The space of Heegaard Splittings

TL;DR

This paper investigates the topological structure of the space of Heegaard splittings in 3-manifolds, revealing its relation to the Goeritz group and showing contractibility under certain conditions, with detailed results for low-genus cases.

Contribution

It provides a detailed description of the space of Heegaard splittings in terms of the diffeomorphism group and Goeritz group, including new results on its homotopy type and contractibility.

Findings

For hyperbolic manifolds, each path component is a classifying space for the Goeritz group.

When the Hempel distance exceeds 3, each path component of the splitting space is contractible.

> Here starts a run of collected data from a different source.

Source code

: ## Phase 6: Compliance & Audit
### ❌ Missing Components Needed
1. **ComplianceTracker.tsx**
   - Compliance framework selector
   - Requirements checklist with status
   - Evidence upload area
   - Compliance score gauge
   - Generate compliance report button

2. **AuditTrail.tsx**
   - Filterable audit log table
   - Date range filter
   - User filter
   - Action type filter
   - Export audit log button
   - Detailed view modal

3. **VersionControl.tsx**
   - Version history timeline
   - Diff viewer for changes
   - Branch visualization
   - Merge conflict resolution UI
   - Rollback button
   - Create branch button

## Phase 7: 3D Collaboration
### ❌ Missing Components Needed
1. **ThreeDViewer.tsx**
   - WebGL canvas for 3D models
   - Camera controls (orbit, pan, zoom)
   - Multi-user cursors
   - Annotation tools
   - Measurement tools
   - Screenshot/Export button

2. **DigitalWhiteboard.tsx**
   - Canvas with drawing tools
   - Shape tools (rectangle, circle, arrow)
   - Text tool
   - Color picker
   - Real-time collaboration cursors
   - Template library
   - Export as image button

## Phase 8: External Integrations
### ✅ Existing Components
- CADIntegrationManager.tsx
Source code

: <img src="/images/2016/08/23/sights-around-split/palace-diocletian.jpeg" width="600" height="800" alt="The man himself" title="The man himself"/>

Complete homotopy types are determined for genus 0 or 1 splittings, modulo the Smale Conjecture.

Abstract

For a Heegaard surface F in a closed orientable 3-manifold M, H(M,F) = Diff(M)/Diff(M,F) is the space of Heegaard surfaces equivalent to the Heegaard splitting (M,F). Its path components are the isotopy classes of Heegaard splittings equivalent to (M,F). We describe H(M,F) in terms of Diff(M) and the Goeritz group of (M,F). In particular, for hyperbolic M each path component is a classifying space for the Goeritz group, and when the (Hempel) distance of (M,F) is greater than 3, each path component of H(M,F) is contractible. For splittings of genus 0 or 1, we determine the complete homotopy type (modulo the Smale Conjecture for M in the cases when it is not known).